#ubuntu-us-ar 2011-05-11
<zillah> hi all
<CaseyM> I have not been able to make one of these Tuesday chats, until tonight.  Been on my calendar since... let's see... April 13, 2010.  That is sad.  How active is the channel normally?  Is there are general flow of conversation?
<CaseyM> Is anyone else unfortunate enough to have a Broadcom BCM4311?  11.04 upgrade broke it again.  Worked fine out of the box on last 2-3 releases.  (My daughter is furious that we broke her laptop while upgrading.)  None of the fixes I've found online have worked for us.
<kwadroke> suspend issues?
<CaseyM> Nope, not even lighting up the wireless light.
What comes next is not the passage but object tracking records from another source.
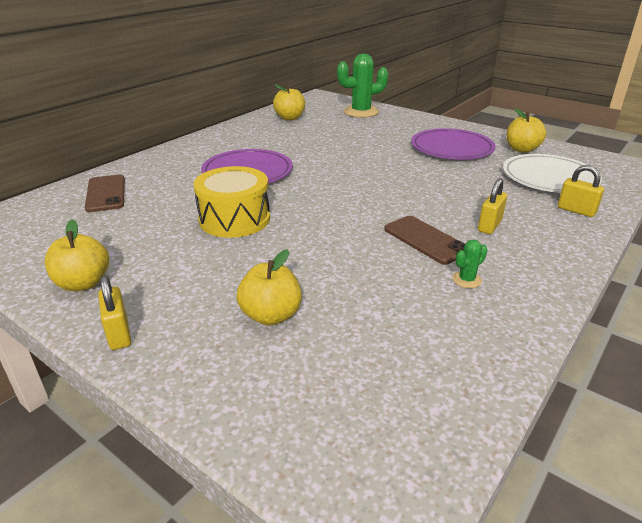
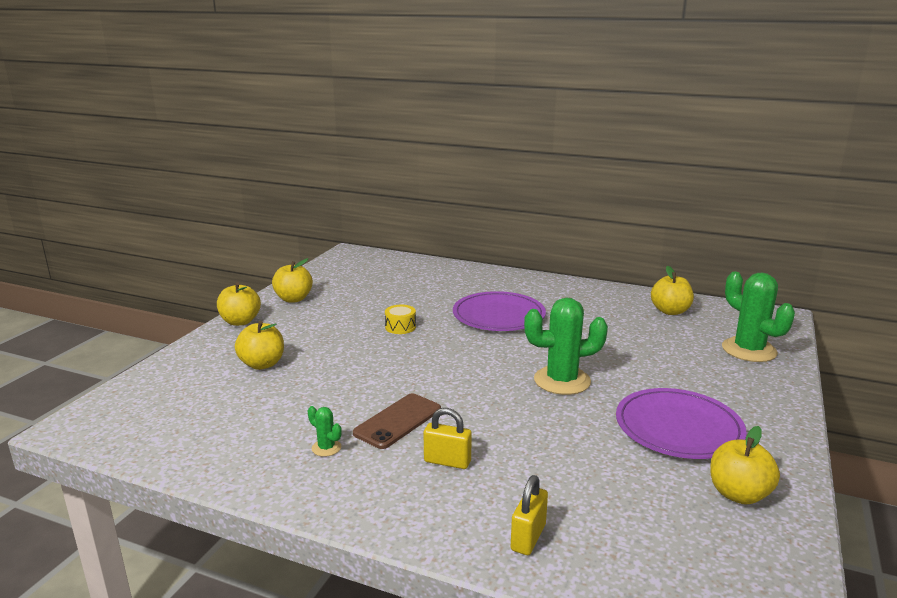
camera: 75 degrees right, 10 degrees down
(106, 193) = (421, 274): brown phone -> none
(119, 334) = (240, 321): yellow padlock -> yellow apple
(234, 219) = (400, 327): yellow drum -> yellow drum, size x0.48
(379, 168) = (562, 381): none -> green cactus
(549, 178) = (635, 518): white plate -> none

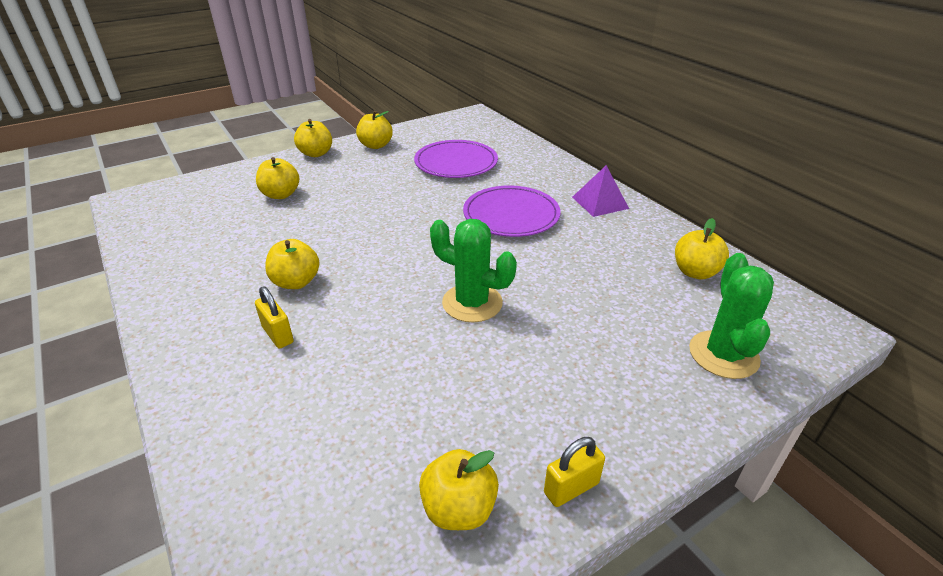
camera: 35 degrees right, 15 degrees up
(326, 448) = (223, 282): green cactus -> none
(398, 421) = (296, 282): brown phone -> yellow apple
(400, 327) = (416, 197): yellow drum -> none
(528, 537) = (233, 435): yellow padlock -> yellow padlock (571, 488)
(549, 288) = (600, 202): none -> purple pyramid
(678, 428) = (508, 404): purple plate -> purple plate (456, 163)

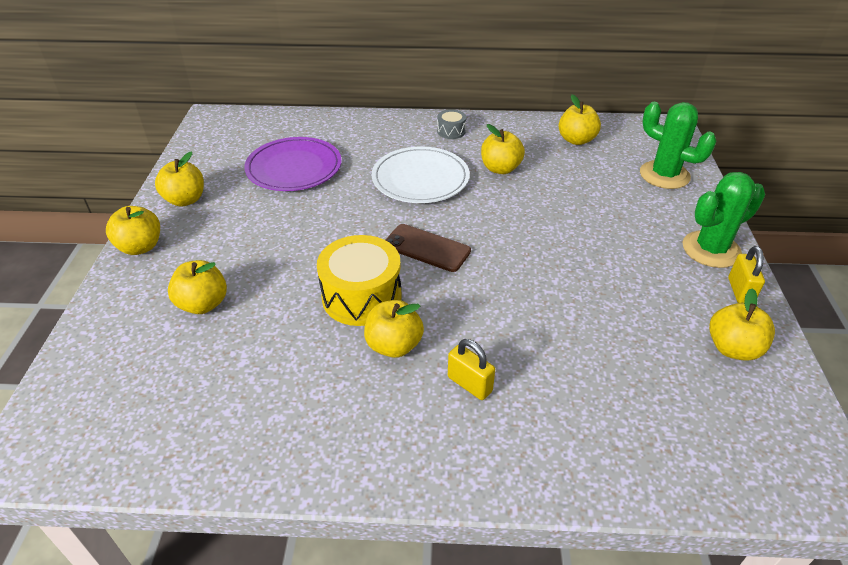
camera: 55 degrees left, 5 degrees up
(278, 335) = (469, 384): yellow padlock -> yellow padlock turned 45 degrees clockwise
(338, 247) = (361, 296): none -> yellow drum
(423, 252) = (426, 248): none -> brown phone
(472, 303) = (523, 252): green cactus -> green cactus (711, 249)
(511, 215) = (420, 179): purple plate -> white plate
(580, 247) = (500, 169): none -> yellow apple
(600, 202) = (451, 131): purple pyramid -> grey drum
<CaseyM> Radio is on.  The network manager alerts each time we turn it on or off.
<CaseyM> So, it's seeing the Fn-F2.  We've tried the restricted driver that ships as parted of the additional drivers.  We've tried the fwcutter method.  We've also tried the 10.10 driver and pinning the release to avoid upgrading.  Notta.
<CaseyM> I just sent an email to the NWALUG about this meetup.  I do not recall ever seeing it announced there.  Several new folks have been trying to get meetings going up here again.
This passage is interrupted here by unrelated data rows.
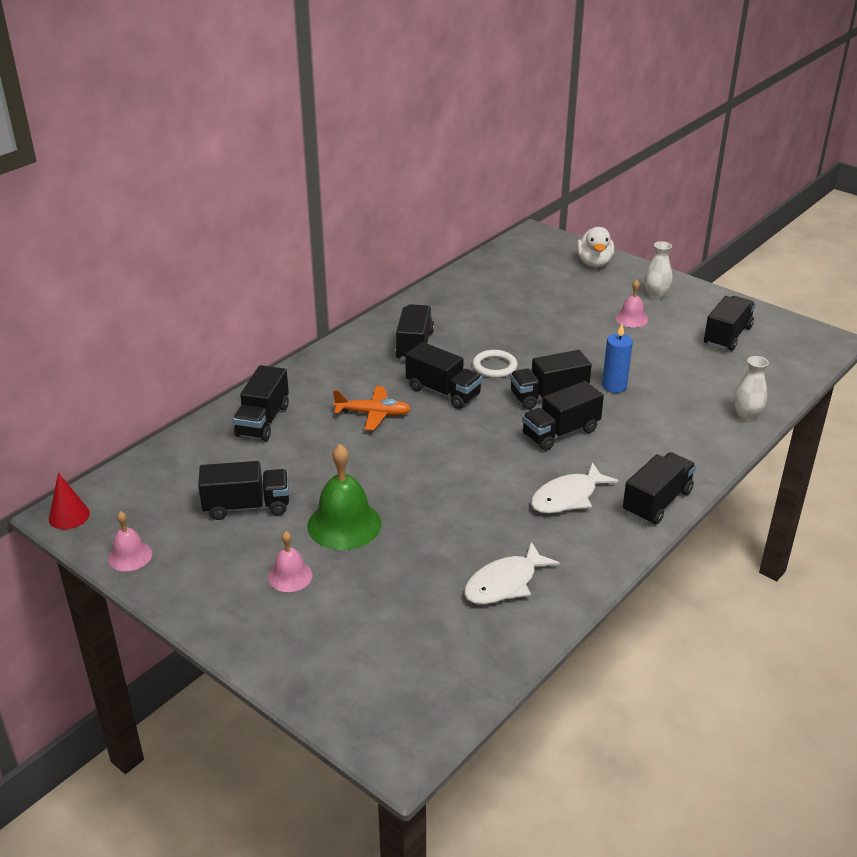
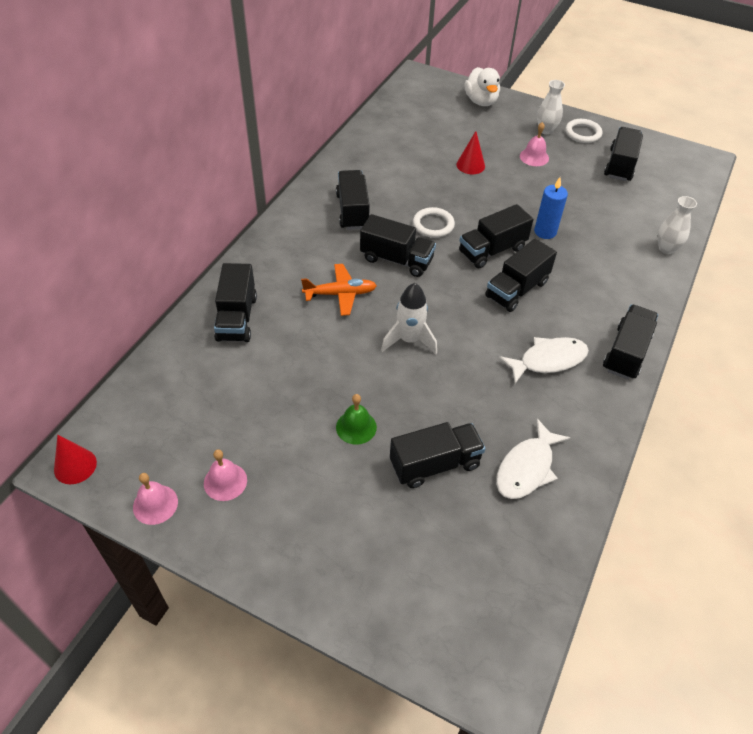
camera: 15 degrees left, 15 degrees up
(247, 506) = (254, 422): black truck -> black truck (435, 464)
(290, 576) = (324, 498): pink bell -> pink bell (225, 481)
(344, 524) = (356, 427): green bell -> green bell, size x0.56
(427, 461) = (409, 340): none -> white rocket
(557, 319) = (470, 165): none -> red cone
(568, 497) = (548, 360): white fish -> white fish turned 150 degrees counterclockwise
(697, 302) = (583, 133): none -> white ring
<CaseyM> In Fayetteville, AR btw.
<CaseyM> Hmm, a little more digging has turned up this... http://lists.debian.org/debian-qa-packages/2010/11/msg00022.html
<CaseyM> We do have the dual card version (BCM4401 for wired, BCM4311 for wireless).
<CaseyM> How did everyone upgrade to 11.04?  We did one full installation (Kubuntu 32-bit) and one upgrade from 10.04 -> 10.10 -> 11.04 (Kubuntu 64-bit).  Suprisingly, the 64-bit double upgrade worked flawlessly and the fresh install has given all the trouble.
<DoubleB> Fresh  install
<kwadroke> i've done fresh installs and upgrades. most seemed to work fine
<avleen> better late than never. hi guys :)
<CaseyM> Hello!
<CaseyM> For those still hanging about, where in Arkansas are you joining from?  Fayetteville, here.
<kwadroke> Conway here
<CaseyM> Not sure if you remember me, we go way back.  I moved from Conway 6 years or so ago.
<CaseyM> I helped Ryan with the original CARLUG founding.
<kwadroke> ok
<CaseyM> Also the Conway.pm Perl Mongers group.
<kwadroke> didn't know there was a perl group
<CaseyM> I ran it for 5-6 years.  No one was interested in keeping it going after I left.  So, we closed up shop when I moved.
<CaseyM> Wahoo!!!  I finally got this BCM4311 going.  Man, that was a PAIN.
<CaseyM> Now the final test, a reboot...
<CaseyM> Sweet.  Only problem is that the radio is not coming on at boot.  I can deal with that.  Daughter went to bed a while back, she'll be thrilled when she finds out it's working.  Now, she can finish installing software.
<CaseyM> Ok.
<CaseyM> Between my last post and this one, I set up the printer and printed a test page.
<CaseyM> I LOVE Brother printers.
<Ahmuck-Sr> :)
<CaseyM> Seriously, they just work with Linux.
<kwadroke> haven't really tried any yet
<CaseyM> I got a Brother MFC-9320CW on sale from Buy.com.  Wireless networking color LED printer.
<CaseyM> Check this page out...
<CaseyM> http://welcome.solutions.brother.com/bsc/public_s/id/linux/en/index.html
<CaseyM> Brother's Linux drivers page.
<CaseyM> Plus, they have an Android app.  I can print/scan from my phone.
<CaseyM> Have to be connected to Wifi, but still pretty sweet.  Has come in handy once or twice.
<kwadroke> cool
#ubuntu-us-ar 2012-05-09
<kwadroke> anyone here for chatnight yet?
#ubuntu-us-ar 2013-05-08
<TommyT> hello?
<TommyT> @JonathanD are you at the keyboard?
<TommyT> Curious why there are no logs after http://irclogs.ubuntu.com/2013/04/30/%23ubuntu-us-ar.html
<TommyT> I've tried talking to ubuntulog2 but no response, as always.
<TommyT> OH well. sorry I missed the chat night again.
<TommyT> gotta go.
<JonathanD> I am now :